Hi. I’m interested in running multiple Diffusers models for inference on one GPU without hitting OOM issues.
I tried to modify the Stable Diffusion and FastAPI tutorial (Serving a Stable Diffusion Model — Ray 2.8.0) to be able to serve both SD XL 1.0 and Kandinsky 2.2. The code is below.
Unfortunately, when I start ray serve (serve run app_name:entrypoint &), inference tasks complete for one model (either one), but when I make request to the other model after that, it crashes with OOM. The self.stable_diffusion_xl_1_0 deployment doesn’t release memory, and neither does the kandinsky.

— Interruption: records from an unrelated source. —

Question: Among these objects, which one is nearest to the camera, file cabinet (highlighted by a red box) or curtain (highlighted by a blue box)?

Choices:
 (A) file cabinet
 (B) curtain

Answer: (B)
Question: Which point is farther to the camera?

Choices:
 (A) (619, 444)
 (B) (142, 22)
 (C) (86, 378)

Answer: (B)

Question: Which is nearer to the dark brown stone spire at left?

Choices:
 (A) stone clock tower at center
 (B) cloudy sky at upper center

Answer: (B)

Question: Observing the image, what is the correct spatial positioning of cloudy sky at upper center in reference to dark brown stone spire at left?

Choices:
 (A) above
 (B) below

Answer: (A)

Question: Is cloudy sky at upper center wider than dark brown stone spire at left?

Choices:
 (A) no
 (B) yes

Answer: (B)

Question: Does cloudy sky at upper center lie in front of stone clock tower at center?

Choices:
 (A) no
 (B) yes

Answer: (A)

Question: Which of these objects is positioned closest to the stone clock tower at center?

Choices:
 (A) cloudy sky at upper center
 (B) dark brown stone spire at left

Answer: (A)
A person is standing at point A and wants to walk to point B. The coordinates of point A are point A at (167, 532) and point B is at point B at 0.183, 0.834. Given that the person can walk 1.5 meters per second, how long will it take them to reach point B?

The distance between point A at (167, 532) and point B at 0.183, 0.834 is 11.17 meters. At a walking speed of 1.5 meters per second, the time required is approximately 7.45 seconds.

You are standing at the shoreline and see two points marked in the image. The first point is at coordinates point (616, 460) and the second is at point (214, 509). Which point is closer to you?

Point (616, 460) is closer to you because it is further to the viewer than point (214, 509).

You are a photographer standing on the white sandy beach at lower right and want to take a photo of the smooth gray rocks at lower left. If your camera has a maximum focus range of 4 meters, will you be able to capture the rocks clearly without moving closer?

Could anyone help point me at the correct way to release memory from @serve.deployment environments? I tried to make some actors with the @ray.remote syntax instead, but all the ways I tried crashed, so not sure what to do.
@serve.deployment(
ray_actor_options={"num_cpus": 0, "num_gpus": 0},
autoscaling_config={"min_replicas": 0, "max_replicas": 1},
)
class TextToImage:
def __init__(
self,
stable_diffusion_xl_1_0_model_handle,
kandinsky_2_2_model_handle,
):
self.stable_diffusion_xl_1_0: DeploymentHandle = (
stable_diffusion_xl_1_0_model_handle.options(
use_new_handle_api=True,
)
)
self.kandinsky_2_2: DeploymentHandle = kandinsky_2_2_model_handle.options(
use_new_handle_api=True,
)
async def generate_for_task(self, task: any):
inputs = task.get("inputs")
ai_model = inputs.get("ai_model", "")
if ai_model == "stabilityai/stable-diffusion-xl-base-1.0":
output = await self.stable_diffusion_xl_1_0.generate_for_task.remote(task)
elif ai_model == "kandinsky-2-2":
output = await self.kandinsky_2_2.generate_for_task.remote(task)
print("TextToImage.generate_for_task output", output)
return output
@serve.deployment(
ray_actor_options={"num_gpus": 1, "num_cpus": 0},
autoscaling_config={"min_replicas": 0, "max_replicas": 1},
)
class StableDiffusionXL_1_0:
def __init__(
self,
):
...
@serve.deployment(
ray_actor_options={"num_gpus": 1, "num_cpus": 0},
autoscaling_config={"min_replicas": 0, "max_replicas": 1},
)
class Kandinsky_2_2:
def __init__(
self,
):
...
@serve.deployment(num_replicas=1)
@serve.ingress(app)
class APIIngress:
def __init__(
self,
text_to_image_model_handle: DeploymentHandle):
self.text_to_image: DeploymentHandle = text_to_image_model_handle.options(
use_new_handle_api=True
)
@app.get(
"/run_task",
responses={200: {"content": {"text/plain": {}}}},
response_class=Response,
)
async def generate(self, task_id: str, attempts: int = 0):
task = get_task(task_id)
output = await self.text_to_image.generate_for_task.remote(task)
return Response(content="test success", media_type="text/plain")
sdxl_responder = StableDiffusionXL_1_0.bind()
kandinsky_2_2 = Kandinsky_2_2.bind()
t2i_responder = TextToImage.bind(
sdxl_responder, kandinsky_2_2
)
entrypoint = APIIngress.bind(
t2i_responder,
)
Thanks for any tips on how to correctly release memory for this use case.